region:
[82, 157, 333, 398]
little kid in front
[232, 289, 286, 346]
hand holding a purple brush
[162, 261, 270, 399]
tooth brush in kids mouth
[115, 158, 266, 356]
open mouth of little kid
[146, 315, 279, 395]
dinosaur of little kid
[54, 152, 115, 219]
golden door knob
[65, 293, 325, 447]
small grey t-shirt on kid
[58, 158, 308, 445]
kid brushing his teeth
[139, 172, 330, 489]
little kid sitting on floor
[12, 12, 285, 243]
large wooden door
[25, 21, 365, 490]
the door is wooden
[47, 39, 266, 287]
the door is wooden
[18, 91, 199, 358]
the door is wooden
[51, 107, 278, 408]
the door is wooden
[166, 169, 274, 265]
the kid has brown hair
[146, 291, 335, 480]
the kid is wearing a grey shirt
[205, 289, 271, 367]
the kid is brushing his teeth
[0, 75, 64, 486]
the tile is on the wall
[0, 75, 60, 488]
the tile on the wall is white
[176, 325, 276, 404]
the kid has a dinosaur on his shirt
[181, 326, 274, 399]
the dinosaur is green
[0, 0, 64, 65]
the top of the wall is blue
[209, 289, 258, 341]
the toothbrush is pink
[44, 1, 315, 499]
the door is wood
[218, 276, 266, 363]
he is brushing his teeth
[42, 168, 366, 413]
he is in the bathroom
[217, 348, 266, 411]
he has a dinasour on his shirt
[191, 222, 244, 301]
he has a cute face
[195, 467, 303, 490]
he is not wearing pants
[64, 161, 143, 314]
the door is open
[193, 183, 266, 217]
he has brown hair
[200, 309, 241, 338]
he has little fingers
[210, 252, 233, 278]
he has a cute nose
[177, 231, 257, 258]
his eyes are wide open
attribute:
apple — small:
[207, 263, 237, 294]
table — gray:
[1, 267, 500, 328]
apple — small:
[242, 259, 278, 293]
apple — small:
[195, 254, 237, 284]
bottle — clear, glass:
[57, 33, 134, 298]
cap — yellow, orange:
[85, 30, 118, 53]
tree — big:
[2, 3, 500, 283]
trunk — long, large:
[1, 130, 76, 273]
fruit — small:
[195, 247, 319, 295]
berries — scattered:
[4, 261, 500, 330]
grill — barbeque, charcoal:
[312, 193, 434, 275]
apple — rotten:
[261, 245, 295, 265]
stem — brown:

□ □ □ □ □ □ □

● **WHAT THE EXERCISE ASKS**: Can you put the lines of the listing into a JSON list of strings, one string per line with blank lines left out, beginning at the first line of the listing and stopping after the line that contains "kid brushing his teeth"?

● **FINAL ANSWER**:
[
  "region:",
  "[82, 157, 333, 398]",
  "little kid in front",
  "[232, 289, 286, 346]",
  "hand holding a purple brush",
  "[162, 261, 270, 399]",
  "tooth brush in kids mouth",
  "[115, 158, 266, 356]",
  "open mouth of little kid",
  "[146, 315, 279, 395]",
  "dinosaur of little kid",
  "[54, 152, 115, 219]",
  "golden door knob",
  "[65, 293, 325, 447]",
  "small grey t-shirt on kid",
  "[58, 158, 308, 445]",
  "kid brushing his teeth"
]